Dietrich Bonhoeffer once wrote, “It is the mark of a grown-up man, as compared with a callow youth, that he finds his center of gravity wherever he happens to be at the moment, and however much he longs for the object of his desire, it cannot prevent him from staying at his post and doing his duty” (Dietrich Bonhoeffer: A Brief Life, 74).
Bonhoeffer’s “post” at the time of writing was a prison cell. Our post at the moment, though less confining, may still feel constricted: an entry-level job when we’d like to own a business, a house with roommates when we want to be married, a youth-pastor position when we’d prefer to be preaching. But here — in this post, in this place of “very little” — we learn to be faithful.
Lord of Little
We would be wrong, however, to treat the little in front of us merely as a waiting room for the much of our dreams. No act of faithfulness, no matter how unseen and seemingly insignificant, is simply a stepping stone. Each act is a new opportunity to glorify and commune with our Lord.
Jesus, our faithful Savior, has his eye on the small places, on the forgotten moments, on the little things. And in the face of every unwelcome duty, he would have us remember that “whatever good anyone does, this he will receive back from the Lord” (Ephesians 6:8). When our eyes are lifted toward our Master, whatever good we do — whether much or little, great or small — will come back to us. The faithfulness that so often goes unnoticed on earth will by no means be forgotten in heaven.

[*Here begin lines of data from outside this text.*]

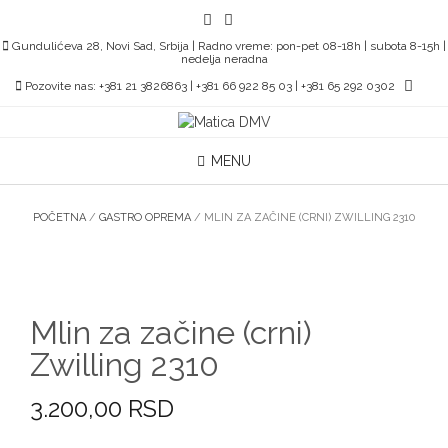
Skip
to
Gundulićeva 28, Novi Sad, Srbija | Radno vreme: pon-pet 08-18h | subota 8-15h |
content
nedelja neradna
Pozovite nas: +381 21 3826863 | +381 66 922 85 03 | +381 65 292 0302
MENU
POČETNA
/
GASTRO OPREMA
/ MLIN ZA ZAČINE (CRNI) ZWILLING 2310
Mlin za začine (crni)
Zwilling 2310
3.200,00
RSD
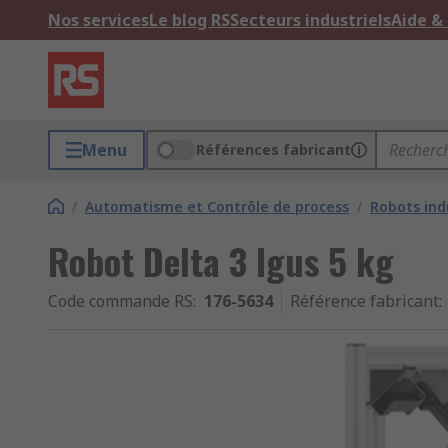
Nos services
Le blog RS
Secteurs industriels
Aide &
Menu
Références fabricant
/
Automatisme et Contrôle de process
/
Robots ind
Robot Delta 3 Igus 5 kg
Code commande RS
:
176-5634
Référence fabricant
:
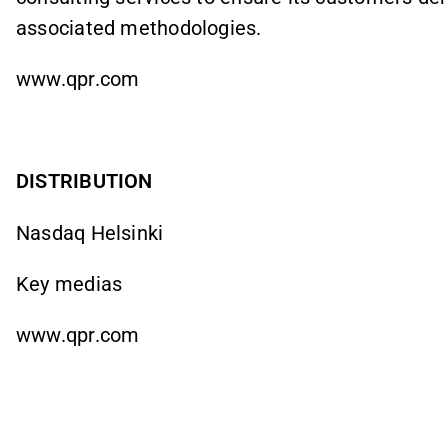
associated methodologies.
www.qpr.com
DISTRIBUTION
Nasdaq Helsinki
Key medias
www.qpr.com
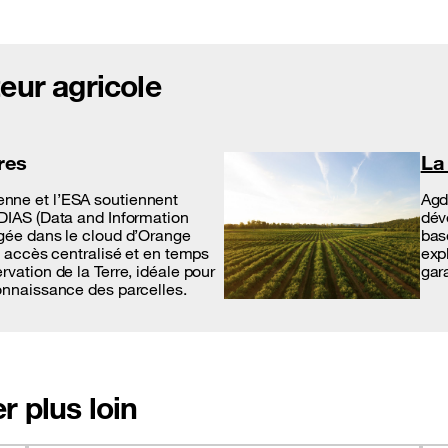
eur agricole
res
La
nne et l’ESA soutiennent
Agd
DIAS (Data and Information
dév
gée dans le cloud d’Orange
bas
n accès centralisé et en temps
exp
vation de la Terre, idéale pour
gara
onnaissance des parcelles.
r plus loin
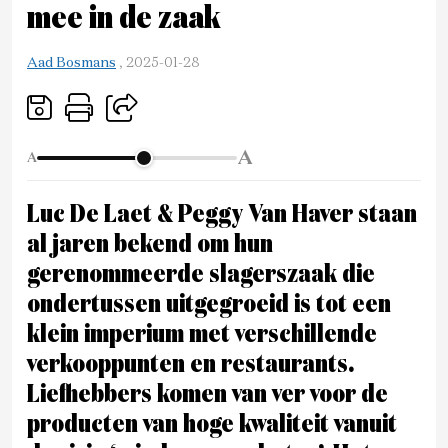
mee in de zaak
Aad Bosmans
,
2025-01-28
A
A
Luc De Laet & Peggy Van Haver staan
al jaren bekend om hun
gerenommeerde slagerszaak die
ondertussen uitgegroeid is tot een
klein imperium met verschillende
verkooppunten en restaurants.
Liefhebbers komen van ver voor de
producten van hoge kwaliteit vanuit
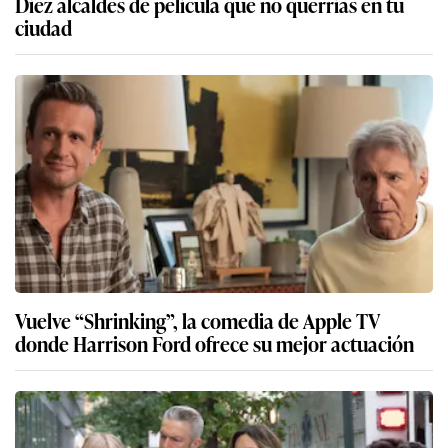
Diez alcaldes de película que no querrías en tu
ciudad
Vuelve “Shrinking”, la comedia de Apple TV
donde Harrison Ford ofrece su mejor actuación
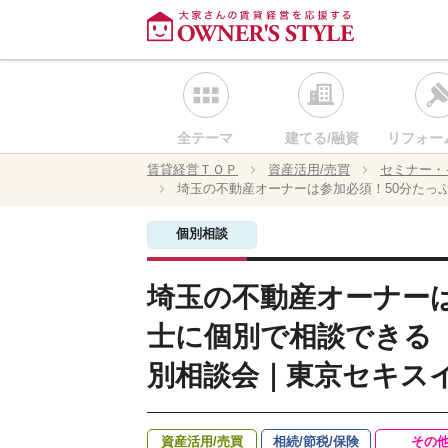
全テーマ
建てる/融資
リフォー
賃貸経営ＴＯＰ
資産活用/売買
セミナー・
埼玉の不動産オーナーは参加必須！50分たっ
個別相談
埼玉の不動産オーナーは
士に個別で相談できる
別相談会｜東京セキス
資産活用/売買
相続/節税/保険
その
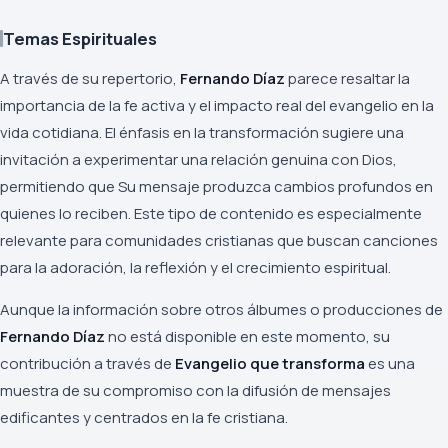
Temas Espirituales
A través de su repertorio,
Fernando Díaz
parece resaltar la
importancia de la fe activa y el impacto real del evangelio en la
vida cotidiana. El énfasis en la transformación sugiere una
invitación a experimentar una relación genuina con Dios,
permitiendo que Su mensaje produzca cambios profundos en
quienes lo reciben. Este tipo de contenido es especialmente
relevante para comunidades cristianas que buscan canciones
para la adoración, la reflexión y el crecimiento espiritual.
Aunque la información sobre otros álbumes o producciones de
Fernando Díaz
no está disponible en este momento, su
contribución a través de
Evangelio que transforma
es una
muestra de su compromiso con la difusión de mensajes
edificantes y centrados en la fe cristiana.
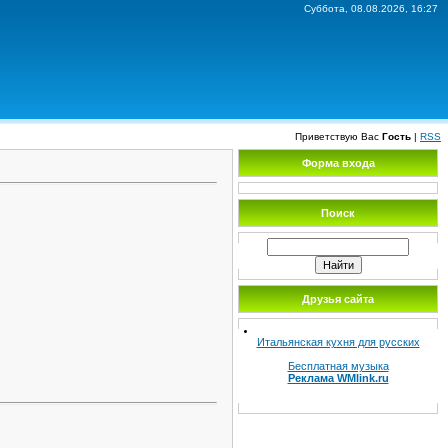
Суббота, 08.08.2026, 16:27
Приветствую Вас
Гость
|
RSS
Форма входа
Поиск
Друзья сайта
Итальянская кухня для русских
Бесплатная музыка
Реклама WMlink.ru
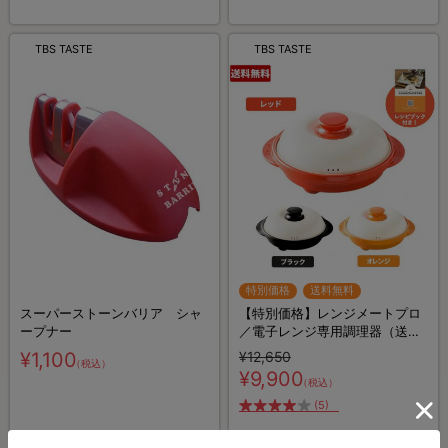
TBS TASTE
TBS TASTE
特別価格
送料無料
スーパーストーンバリア シャ
【特別価格】レンジメートプロ
ープナー
／電子レンジ専用調理器（送料
無料）
¥1,100
¥12,650
（税込）
¥9,900
（税込）
(5)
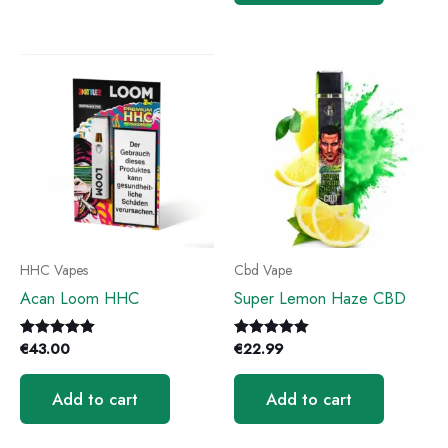
HHC Vapes
Cbd Vape
Acan Loom HHC
Super Lemon Haze CBD
€
43.00
€
22.99
Rated
Rated
5.00
5.00
out of 5
out of 5
Add to cart
Add to cart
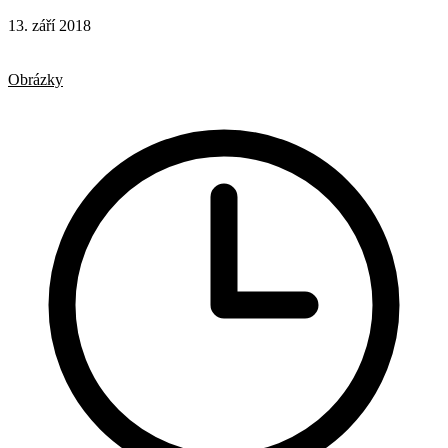
13. září 2018
CSS
CSS vlastnosti
Obrázky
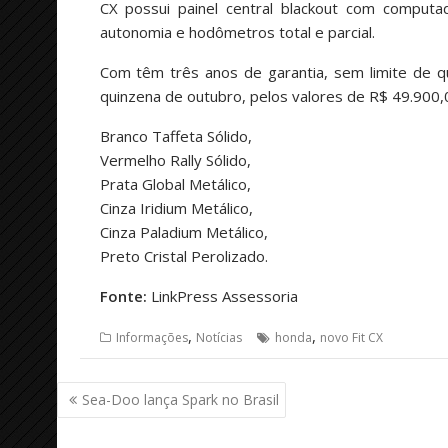
CX possui painel central blackout com comput
autonomia e hodômetros total e parcial.
Com têm três anos de garantia, sem limite de q
quinzena de outubro, pelos valores de R$ 49.900,
Branco Taffeta Sólido,
Vermelho Rally Sólido,
Prata Global Metálico,
Cinza Iridium Metálico,
Cinza Paladium Metálico,
Preto Cristal Perolizado.
Fonte:
LinkPress Assessoria
,
,
Informações
Notícias
honda
novo Fit CX
Navegação
Sea-Doo lança Spark no Brasil
de
Post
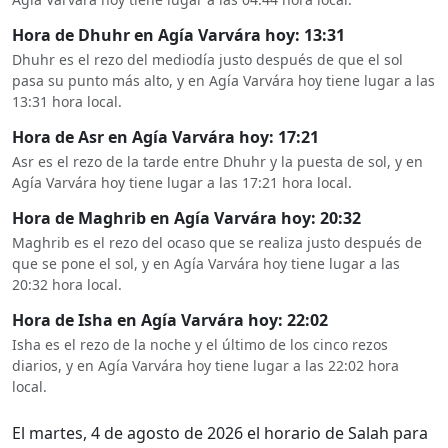
Hora de Dhuhr en Agía Varvára hoy: 13:31
Dhuhr es el rezo del mediodía justo después de que el sol
pasa su punto más alto, y en Agía Varvára hoy tiene lugar a las
13:31 hora local.
Hora de Asr en Agía Varvára hoy: 17:21
Asr es el rezo de la tarde entre Dhuhr y la puesta de sol, y en
Agía Varvára hoy tiene lugar a las 17:21 hora local.
Hora de Maghrib en Agía Varvára hoy: 20:32
Maghrib es el rezo del ocaso que se realiza justo después de
que se pone el sol, y en Agía Varvára hoy tiene lugar a las
20:32 hora local.
Hora de Isha en Agía Varvára hoy: 22:02
Isha es el rezo de la noche y el último de los cinco rezos
diarios, y en Agía Varvára hoy tiene lugar a las 22:02 hora
local.
El martes, 4 de agosto de 2026 el horario de Salah para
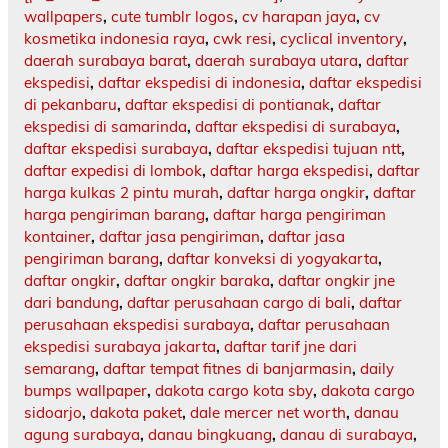
wallpapers
,
cute tumblr logos
,
cv harapan jaya
,
cv
kosmetika indonesia raya
,
cwk resi
,
cyclical inventory
,
daerah surabaya barat
,
daerah surabaya utara
,
daftar
ekspedisi
,
daftar ekspedisi di indonesia
,
daftar ekspedisi
di pekanbaru
,
daftar ekspedisi di pontianak
,
daftar
ekspedisi di samarinda
,
daftar ekspedisi di surabaya
,
daftar ekspedisi surabaya
,
daftar ekspedisi tujuan ntt
,
daftar expedisi di lombok
,
daftar harga ekspedisi
,
daftar
harga kulkas 2 pintu murah
,
daftar harga ongkir
,
daftar
harga pengiriman barang
,
daftar harga pengiriman
kontainer
,
daftar jasa pengiriman
,
daftar jasa
pengiriman barang
,
daftar konveksi di yogyakarta
,
daftar ongkir
,
daftar ongkir baraka
,
daftar ongkir jne
dari bandung
,
daftar perusahaan cargo di bali
,
daftar
perusahaan ekspedisi surabaya
,
daftar perusahaan
ekspedisi surabaya jakarta
,
daftar tarif jne dari
semarang
,
daftar tempat fitnes di banjarmasin
,
daily
bumps wallpaper
,
dakota cargo kota sby
,
dakota cargo
sidoarjo
,
dakota paket
,
dale mercer net worth
,
danau
agung surabaya
,
danau bingkuang
,
danau di surabaya
,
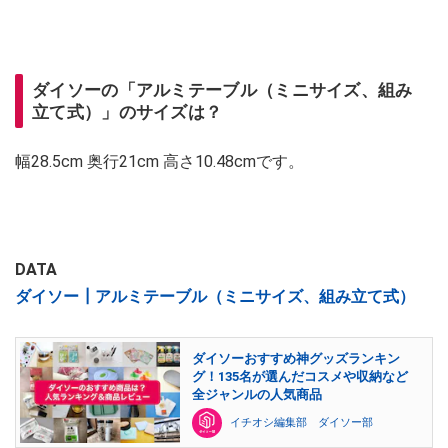
ダイソーの「アルミテーブル（ミニサイズ、組み
立て式）」のサイズは？
幅28.5cm 奥行21cm 高さ10.48cmです。
DATA
ダイソー┃アルミテーブル（ミニサイズ、組み立て式）
ダイソーおすすめ神グッズランキン
グ！135名が選んだコスメや収納など
全ジャンルの人気商品
イチオシ編集部 ダイソー部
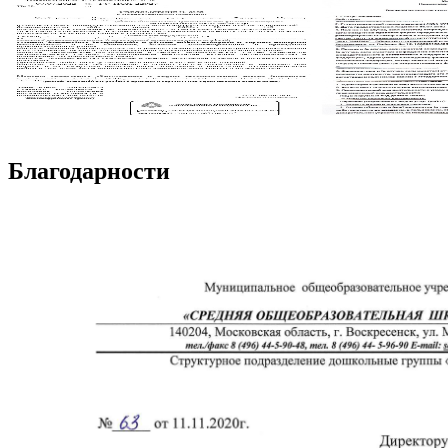
Благодарности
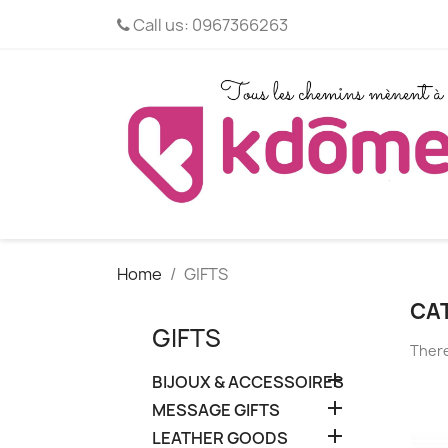
Call us:
0967366263
Home
GIFTS
CAT
GIFTS
There

BIJOUX & ACCESSOIRES

MESSAGE GIFTS

LEATHER GOODS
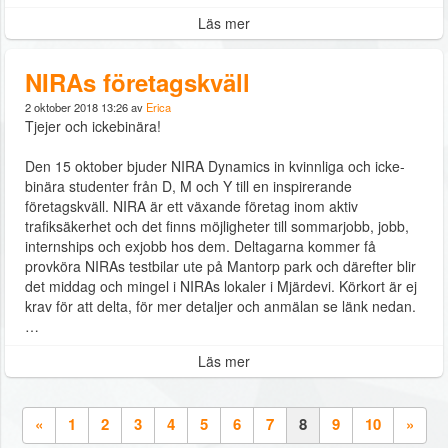
Läs mer
NIRAs företagskväll
2 oktober 2018 13:26 av
Erica
Tjejer och ickebinära!
Den 15 oktober bjuder NIRA Dynamics in kvinnliga och icke-
binära studenter från D, M och Y till en inspirerande
företagskväll. NIRA är ett växande företag inom aktiv
trafiksäkerhet och det finns möjligheter till sommarjobb, jobb,
internships och exjobb hos dem. Deltagarna kommer få
provköra NIRAs testbilar ute på Mantorp park och därefter blir
det middag och mingel i NIRAs lokaler i Mjärdevi. Körkort är ej
krav för att delta, för mer detaljer och anmälan se länk nedan.
…
Läs mer
«
1
2
3
4
5
6
7
8
9
10
»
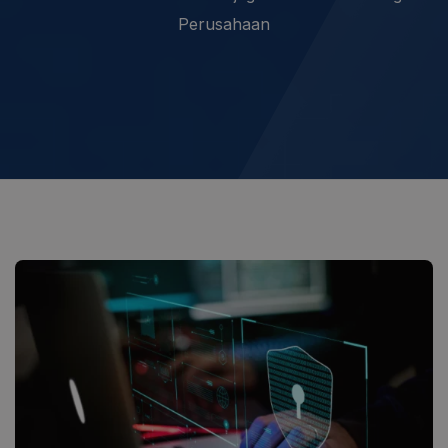
Perusahaan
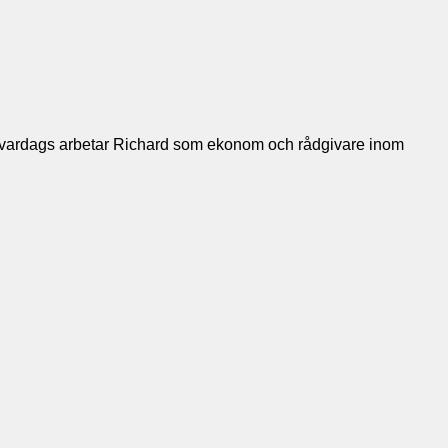
. Till vardags arbetar Richard som ekonom och rådgivare inom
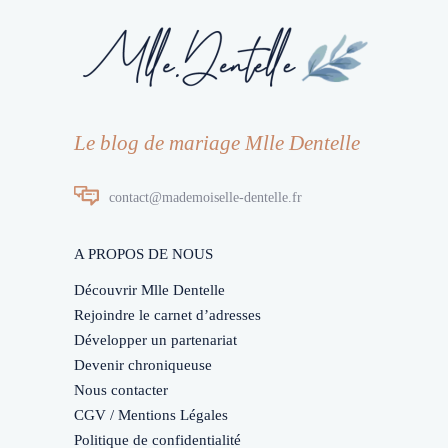
Le blog de mariage Mlle Dentelle
contact@mademoiselle-dentelle.fr
A PROPOS DE NOUS
Découvrir Mlle Dentelle
Rejoindre le carnet d’adresses
Développer un partenariat
Devenir chroniqueuse
Nous contacter
CGV / Mentions Légales
Politique de confidentialité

In every faithful word to your family, in every hour of Bible-study or sermon preparation, in every small but painful conversation that lies in the path of love, can you feel your Savior’s pleasure? Can you hear the first whispers of “Well done, good and faithful” (Matthew 25:21, 23)? Can you grasp the promise that every faithful work will be found in heaven’s ledgers? And can you see, as you set one unremarkable stone on top of another, what you are building by the grace of God?
Our faithfulness here, even in little, is no little matter. In the unremarkable moments of life, God is shaping his fickle sons into the image of his Faithful One (Revelation 19:11). Every day, he forgives our lingering faithlessness, and every day conforms us to Christ’s faithfulness.